- TEXT SHOWN -
==============================
Hilary Swank in Fox Searchlights' Amelia

 

Still, that doesn’t mean there isn’t an interesting movie about Earhart just waiting to be told. As a pioneer for women’s rights and liberation what she must have gone through to achieve her dreams of transcontinental flight had to have been extraordinary, the tenacity of spirit involved a thing I can only imagine ever possessing myself.

 

Unfortunately, director Mira Nair’s (Monsoon Wedding, The Namesake) beautifully filmed but emotionally aloof Amelia only hints at the complex character traits allowing for Earhart to take to the sky. Based on a pair of biographies by Susan Butler (“East of the Dawn”) and Mary S. Lovell (“The Sound of Wings”) and working from a screenplay by Ron Bass (Rain Man) and Anna Hamilton Phelan (Girl, Interrupted), the movie is a shockingly empty vehicle that frustratingly never achieves liftoff. Its insights are mostly superficial in nature, and where I was hoping for complexity and nuance all I received were melodramatic platitudes that did nothing to enlighten me to the driving force behind this woman’s desires.

I do not blame the actors for any of this. Two-time Academy Award winner Hilary Swank (who also executive produced) is just fine as Earhart, the actress not only baring an uncanny resemblance to the historical figure but also possessing a strength of spirit I think fits her darn near perfectly. Richard Gere is just fine as her husband and publicist George Putnam, and while he doesn’t have much to work with the film’s best and most emotionally affecting moments end up belonging to him all the same.

 

The rest of the cast, including Ewan McGregor as aviation pioneer Gene Vidal and Christopher Eccleston as Earhart’s ill-fated around-the-world navigator Fred Noonan, do what the can but the screenplay makes them even bigger enigmas than it does Putnam. Everything they do reeks of melodramatic cliché, and while I know each is based on historical figures they both felt so false and inauthentic I almost wondered if they were imaginary.

 

It’s not all bad. Stuart Dryburgh’s (The Painted Veil) cinematography is elegantly divine, giving me the illusion of flight so often I could almost feel myself looking down upon vast African vistas and never-ending pulsating waves of ocean right along with Earhart. I also felt like Gabriel Yared’s (The English Patient) score bordered on perfection, the veteran composer easily delivering one of the very best musical accompaniments of 2009.
==============================
- RECORD EXCERPTS -
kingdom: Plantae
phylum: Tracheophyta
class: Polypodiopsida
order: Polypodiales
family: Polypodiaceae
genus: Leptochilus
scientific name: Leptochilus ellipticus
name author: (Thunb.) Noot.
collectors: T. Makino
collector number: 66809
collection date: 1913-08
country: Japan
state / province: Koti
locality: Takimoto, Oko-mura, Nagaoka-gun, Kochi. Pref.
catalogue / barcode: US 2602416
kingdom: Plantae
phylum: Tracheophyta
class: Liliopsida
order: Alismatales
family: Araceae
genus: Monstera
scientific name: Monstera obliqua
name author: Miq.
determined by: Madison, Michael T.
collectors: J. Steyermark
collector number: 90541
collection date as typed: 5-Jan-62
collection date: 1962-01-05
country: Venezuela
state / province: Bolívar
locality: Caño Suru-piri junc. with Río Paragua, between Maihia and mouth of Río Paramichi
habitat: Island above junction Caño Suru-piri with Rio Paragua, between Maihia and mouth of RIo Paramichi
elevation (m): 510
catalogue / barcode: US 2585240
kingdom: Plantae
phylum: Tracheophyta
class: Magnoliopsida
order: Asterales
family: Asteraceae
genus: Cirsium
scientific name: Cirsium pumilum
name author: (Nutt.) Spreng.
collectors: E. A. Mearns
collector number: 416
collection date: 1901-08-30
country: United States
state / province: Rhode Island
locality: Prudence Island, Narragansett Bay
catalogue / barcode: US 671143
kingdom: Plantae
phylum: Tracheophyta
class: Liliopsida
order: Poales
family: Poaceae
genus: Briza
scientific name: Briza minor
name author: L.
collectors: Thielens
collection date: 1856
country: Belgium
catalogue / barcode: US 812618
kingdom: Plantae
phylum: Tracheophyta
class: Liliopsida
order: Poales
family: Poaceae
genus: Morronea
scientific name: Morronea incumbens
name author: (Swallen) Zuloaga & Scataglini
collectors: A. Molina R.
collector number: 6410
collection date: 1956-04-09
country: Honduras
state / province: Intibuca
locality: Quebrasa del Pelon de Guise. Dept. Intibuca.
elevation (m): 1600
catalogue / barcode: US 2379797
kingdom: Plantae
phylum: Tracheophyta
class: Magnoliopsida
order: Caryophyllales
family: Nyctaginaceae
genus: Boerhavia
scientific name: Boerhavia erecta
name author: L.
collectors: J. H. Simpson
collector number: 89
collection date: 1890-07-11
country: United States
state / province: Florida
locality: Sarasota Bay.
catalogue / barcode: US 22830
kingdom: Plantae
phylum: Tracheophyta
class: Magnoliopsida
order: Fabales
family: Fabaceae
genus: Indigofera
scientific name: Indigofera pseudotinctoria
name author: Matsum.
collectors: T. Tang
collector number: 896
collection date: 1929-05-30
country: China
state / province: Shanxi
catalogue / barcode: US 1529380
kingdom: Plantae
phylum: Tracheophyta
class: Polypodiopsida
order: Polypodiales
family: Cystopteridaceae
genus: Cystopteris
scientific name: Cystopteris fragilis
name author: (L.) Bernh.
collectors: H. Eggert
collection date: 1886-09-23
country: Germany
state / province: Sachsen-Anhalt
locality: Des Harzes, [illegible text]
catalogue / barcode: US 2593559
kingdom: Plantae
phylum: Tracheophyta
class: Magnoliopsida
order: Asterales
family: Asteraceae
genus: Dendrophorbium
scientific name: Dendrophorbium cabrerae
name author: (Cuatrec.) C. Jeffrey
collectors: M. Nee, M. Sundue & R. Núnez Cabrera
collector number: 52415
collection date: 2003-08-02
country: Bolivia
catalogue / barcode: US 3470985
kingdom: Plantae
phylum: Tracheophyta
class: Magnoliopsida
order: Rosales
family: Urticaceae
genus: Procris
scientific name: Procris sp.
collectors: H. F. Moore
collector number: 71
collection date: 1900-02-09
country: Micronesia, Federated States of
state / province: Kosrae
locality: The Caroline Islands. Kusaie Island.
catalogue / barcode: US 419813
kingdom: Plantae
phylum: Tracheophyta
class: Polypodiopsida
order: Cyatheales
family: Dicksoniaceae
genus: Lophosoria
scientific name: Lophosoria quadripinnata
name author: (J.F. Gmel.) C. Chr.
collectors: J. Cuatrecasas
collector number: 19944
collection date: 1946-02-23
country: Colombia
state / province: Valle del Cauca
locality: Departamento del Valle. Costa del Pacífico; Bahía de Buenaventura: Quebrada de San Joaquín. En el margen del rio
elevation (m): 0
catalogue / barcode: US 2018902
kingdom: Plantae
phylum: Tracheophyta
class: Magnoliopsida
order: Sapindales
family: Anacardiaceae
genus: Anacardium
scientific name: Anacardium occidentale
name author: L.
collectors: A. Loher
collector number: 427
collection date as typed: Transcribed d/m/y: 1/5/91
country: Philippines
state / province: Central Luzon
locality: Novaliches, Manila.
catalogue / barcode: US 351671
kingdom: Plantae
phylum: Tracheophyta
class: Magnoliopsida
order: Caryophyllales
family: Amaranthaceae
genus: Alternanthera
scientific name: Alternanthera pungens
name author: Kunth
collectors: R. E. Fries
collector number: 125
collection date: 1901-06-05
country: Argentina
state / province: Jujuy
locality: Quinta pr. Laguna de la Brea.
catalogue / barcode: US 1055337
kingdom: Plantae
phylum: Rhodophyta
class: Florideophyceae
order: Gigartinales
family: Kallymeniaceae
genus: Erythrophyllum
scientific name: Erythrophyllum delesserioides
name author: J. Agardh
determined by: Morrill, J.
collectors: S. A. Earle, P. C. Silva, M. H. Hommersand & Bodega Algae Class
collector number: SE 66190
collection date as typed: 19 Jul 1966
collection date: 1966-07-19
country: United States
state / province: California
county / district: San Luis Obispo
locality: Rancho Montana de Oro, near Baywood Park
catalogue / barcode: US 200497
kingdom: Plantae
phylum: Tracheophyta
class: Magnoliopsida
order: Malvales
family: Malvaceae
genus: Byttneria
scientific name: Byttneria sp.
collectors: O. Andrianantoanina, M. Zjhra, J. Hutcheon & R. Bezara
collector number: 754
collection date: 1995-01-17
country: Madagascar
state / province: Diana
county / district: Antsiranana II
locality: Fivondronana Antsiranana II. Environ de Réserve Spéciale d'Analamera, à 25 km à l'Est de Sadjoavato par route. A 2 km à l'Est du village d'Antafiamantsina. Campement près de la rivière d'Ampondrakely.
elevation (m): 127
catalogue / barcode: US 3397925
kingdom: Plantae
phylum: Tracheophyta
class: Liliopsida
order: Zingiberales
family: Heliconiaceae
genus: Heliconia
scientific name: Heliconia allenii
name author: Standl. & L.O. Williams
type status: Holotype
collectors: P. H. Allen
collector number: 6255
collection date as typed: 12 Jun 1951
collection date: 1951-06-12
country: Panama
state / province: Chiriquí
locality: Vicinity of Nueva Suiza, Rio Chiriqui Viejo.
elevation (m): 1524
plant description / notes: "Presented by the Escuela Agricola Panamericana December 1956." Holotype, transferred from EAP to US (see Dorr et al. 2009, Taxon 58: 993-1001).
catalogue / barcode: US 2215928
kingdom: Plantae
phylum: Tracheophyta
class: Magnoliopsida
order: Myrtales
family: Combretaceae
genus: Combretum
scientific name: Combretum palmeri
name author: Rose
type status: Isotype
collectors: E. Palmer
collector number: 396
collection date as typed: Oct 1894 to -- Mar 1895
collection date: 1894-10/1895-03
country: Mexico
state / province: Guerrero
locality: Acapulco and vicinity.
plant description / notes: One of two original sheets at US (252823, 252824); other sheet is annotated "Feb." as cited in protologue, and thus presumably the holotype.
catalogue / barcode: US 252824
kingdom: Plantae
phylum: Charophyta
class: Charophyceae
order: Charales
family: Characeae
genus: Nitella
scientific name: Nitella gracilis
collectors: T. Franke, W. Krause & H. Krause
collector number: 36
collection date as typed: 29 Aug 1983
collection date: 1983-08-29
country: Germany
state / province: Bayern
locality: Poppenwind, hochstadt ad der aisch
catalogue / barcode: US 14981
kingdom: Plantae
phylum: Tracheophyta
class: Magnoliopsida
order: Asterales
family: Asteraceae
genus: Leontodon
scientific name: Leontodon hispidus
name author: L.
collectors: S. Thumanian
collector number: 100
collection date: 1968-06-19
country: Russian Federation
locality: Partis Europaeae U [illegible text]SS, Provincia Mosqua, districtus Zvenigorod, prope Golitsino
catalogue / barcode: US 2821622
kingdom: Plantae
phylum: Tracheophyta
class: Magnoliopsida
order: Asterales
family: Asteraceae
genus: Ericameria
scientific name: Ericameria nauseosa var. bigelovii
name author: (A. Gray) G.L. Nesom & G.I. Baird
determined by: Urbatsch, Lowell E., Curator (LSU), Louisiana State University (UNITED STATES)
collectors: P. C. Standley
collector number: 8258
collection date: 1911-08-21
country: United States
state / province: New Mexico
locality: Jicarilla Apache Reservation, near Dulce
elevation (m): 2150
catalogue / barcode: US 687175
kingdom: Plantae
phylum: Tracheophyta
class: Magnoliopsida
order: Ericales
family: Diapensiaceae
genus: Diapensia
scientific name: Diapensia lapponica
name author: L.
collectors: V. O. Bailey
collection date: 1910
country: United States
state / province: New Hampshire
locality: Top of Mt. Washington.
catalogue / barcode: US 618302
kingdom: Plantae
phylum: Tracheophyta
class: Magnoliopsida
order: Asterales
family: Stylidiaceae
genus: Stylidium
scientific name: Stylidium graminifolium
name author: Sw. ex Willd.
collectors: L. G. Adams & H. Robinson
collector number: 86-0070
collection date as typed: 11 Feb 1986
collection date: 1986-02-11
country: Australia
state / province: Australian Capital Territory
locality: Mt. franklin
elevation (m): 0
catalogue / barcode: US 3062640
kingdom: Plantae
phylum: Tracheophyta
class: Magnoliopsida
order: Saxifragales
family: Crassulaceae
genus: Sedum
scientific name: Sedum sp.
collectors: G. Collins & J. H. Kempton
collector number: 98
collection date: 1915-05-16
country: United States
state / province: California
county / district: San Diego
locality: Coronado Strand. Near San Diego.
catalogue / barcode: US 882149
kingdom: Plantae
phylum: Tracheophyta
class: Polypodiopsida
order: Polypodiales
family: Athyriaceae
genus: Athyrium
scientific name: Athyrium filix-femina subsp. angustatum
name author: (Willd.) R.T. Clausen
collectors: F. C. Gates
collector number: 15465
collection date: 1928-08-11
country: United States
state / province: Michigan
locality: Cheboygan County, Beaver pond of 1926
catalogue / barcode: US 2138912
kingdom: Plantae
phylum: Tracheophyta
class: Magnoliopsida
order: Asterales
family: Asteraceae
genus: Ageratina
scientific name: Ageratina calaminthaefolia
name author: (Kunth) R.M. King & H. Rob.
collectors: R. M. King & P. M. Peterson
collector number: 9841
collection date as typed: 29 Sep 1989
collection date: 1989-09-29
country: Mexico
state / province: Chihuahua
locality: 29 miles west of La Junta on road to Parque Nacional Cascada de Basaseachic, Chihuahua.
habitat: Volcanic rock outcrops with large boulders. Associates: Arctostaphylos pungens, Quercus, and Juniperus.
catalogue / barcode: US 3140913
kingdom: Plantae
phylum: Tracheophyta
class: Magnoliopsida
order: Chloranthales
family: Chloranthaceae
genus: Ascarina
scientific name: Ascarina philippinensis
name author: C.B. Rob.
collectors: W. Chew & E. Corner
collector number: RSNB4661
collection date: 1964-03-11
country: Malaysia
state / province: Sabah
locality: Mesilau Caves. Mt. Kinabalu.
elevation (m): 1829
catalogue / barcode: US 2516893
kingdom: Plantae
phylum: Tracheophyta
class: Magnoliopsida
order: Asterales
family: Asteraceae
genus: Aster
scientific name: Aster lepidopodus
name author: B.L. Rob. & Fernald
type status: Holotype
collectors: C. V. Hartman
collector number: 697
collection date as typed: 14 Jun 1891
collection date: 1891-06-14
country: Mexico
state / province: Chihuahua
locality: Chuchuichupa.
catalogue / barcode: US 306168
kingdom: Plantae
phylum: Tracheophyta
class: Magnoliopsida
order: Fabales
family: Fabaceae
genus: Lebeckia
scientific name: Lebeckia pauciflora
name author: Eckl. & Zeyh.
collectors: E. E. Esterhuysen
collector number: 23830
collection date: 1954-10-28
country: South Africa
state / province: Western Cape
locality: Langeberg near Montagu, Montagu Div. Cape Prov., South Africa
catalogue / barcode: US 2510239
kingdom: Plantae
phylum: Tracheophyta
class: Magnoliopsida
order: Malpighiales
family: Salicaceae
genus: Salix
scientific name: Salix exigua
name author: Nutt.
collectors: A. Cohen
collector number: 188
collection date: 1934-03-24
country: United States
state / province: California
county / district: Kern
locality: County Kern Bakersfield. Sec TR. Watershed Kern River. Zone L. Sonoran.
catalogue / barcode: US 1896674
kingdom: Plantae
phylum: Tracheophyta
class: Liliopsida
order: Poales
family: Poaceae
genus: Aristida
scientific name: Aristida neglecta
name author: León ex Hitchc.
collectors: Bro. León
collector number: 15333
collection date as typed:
==============================
- WHAT TO DO -
Write the next passage of the review of the film Amelia, beginning after its final sentence.

- EXERCISE RESPONSE -
 

I do find it a little funny and ironic that ultimately the film’s tensest, most authentic moments occur during the one portion where everyone sitting in the theater knows exactly what is about to happen. While what befell Amelia Earhart over the Pacific remains a mystery, the fact she did not complete her journey is not. Somehow Nair manages to turn this part of the narrative into something downright sensational. Without even realizing it I was suddenly sitting right at the very edge of my seat, and even though I knew failure was the only option the filmmaker manages to craft just enough in the way of mystery I couldn’t help but hope for a historical re-write.

 

The problem is this emotional connection to the pilot was far too little and ended up coming much too late. As words of hope and inspiration were drawn from tragedy and heartbreak I didn’t so much shed a tear as I instead shrugged my shoulders. While the romantic inside of me wanted Earhart to succeed the person I am didn’t know much more about the woman walking out of the theater as I did when I entered it.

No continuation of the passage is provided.